Work order:
An exact reproduction of the data below is the required answer.

Source data:

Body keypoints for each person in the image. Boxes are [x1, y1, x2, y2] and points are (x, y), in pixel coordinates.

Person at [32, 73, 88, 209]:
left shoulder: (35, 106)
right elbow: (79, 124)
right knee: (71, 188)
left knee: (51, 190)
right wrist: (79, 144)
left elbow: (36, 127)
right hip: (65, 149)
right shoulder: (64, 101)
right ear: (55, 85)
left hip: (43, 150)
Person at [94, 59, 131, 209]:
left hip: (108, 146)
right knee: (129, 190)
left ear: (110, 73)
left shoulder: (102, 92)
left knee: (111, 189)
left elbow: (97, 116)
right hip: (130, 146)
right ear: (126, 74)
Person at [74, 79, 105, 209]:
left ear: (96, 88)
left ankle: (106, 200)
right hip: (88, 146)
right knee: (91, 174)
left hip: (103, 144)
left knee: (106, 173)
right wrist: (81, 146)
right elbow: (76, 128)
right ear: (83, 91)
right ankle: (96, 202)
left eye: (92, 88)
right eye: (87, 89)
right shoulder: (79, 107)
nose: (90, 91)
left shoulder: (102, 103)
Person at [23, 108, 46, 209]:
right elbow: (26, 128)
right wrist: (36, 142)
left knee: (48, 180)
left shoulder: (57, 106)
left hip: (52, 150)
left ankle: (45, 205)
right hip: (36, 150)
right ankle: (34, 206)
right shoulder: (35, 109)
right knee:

Written answer:
Body keypoints for each person in the image. Boxes are [x1, y1, x2, y2] and points are (x, y), in pixel coordinates.

Person at [32, 73, 88, 209]:
left shoulder: (35, 106)
right elbow: (79, 124)
right knee: (71, 188)
left knee: (51, 190)
right wrist: (79, 144)
left elbow: (36, 127)
right hip: (65, 149)
right shoulder: (64, 101)
right ear: (55, 85)
left hip: (43, 150)
Person at [94, 59, 131, 209]:
left hip: (108, 146)
right knee: (129, 190)
left ear: (110, 73)
left shoulder: (102, 92)
left knee: (111, 189)
left elbow: (97, 116)
right hip: (130, 146)
right ear: (126, 74)
Person at [74, 79, 105, 209]:
left ear: (96, 88)
left ankle: (106, 200)
right hip: (88, 146)
right knee: (91, 174)
left hip: (103, 144)
left knee: (106, 173)
right wrist: (81, 146)
right elbow: (76, 128)
right ear: (83, 91)
right ankle: (96, 202)
left eye: (92, 88)
right eye: (87, 89)
right shoulder: (79, 107)
nose: (90, 91)
left shoulder: (102, 103)
Person at [23, 108, 46, 209]:
right elbow: (26, 128)
right wrist: (36, 142)
left knee: (48, 180)
left shoulder: (57, 106)
left hip: (52, 150)
left ankle: (45, 205)
right hip: (36, 150)
right ankle: (34, 206)
right shoulder: (35, 109)
right knee:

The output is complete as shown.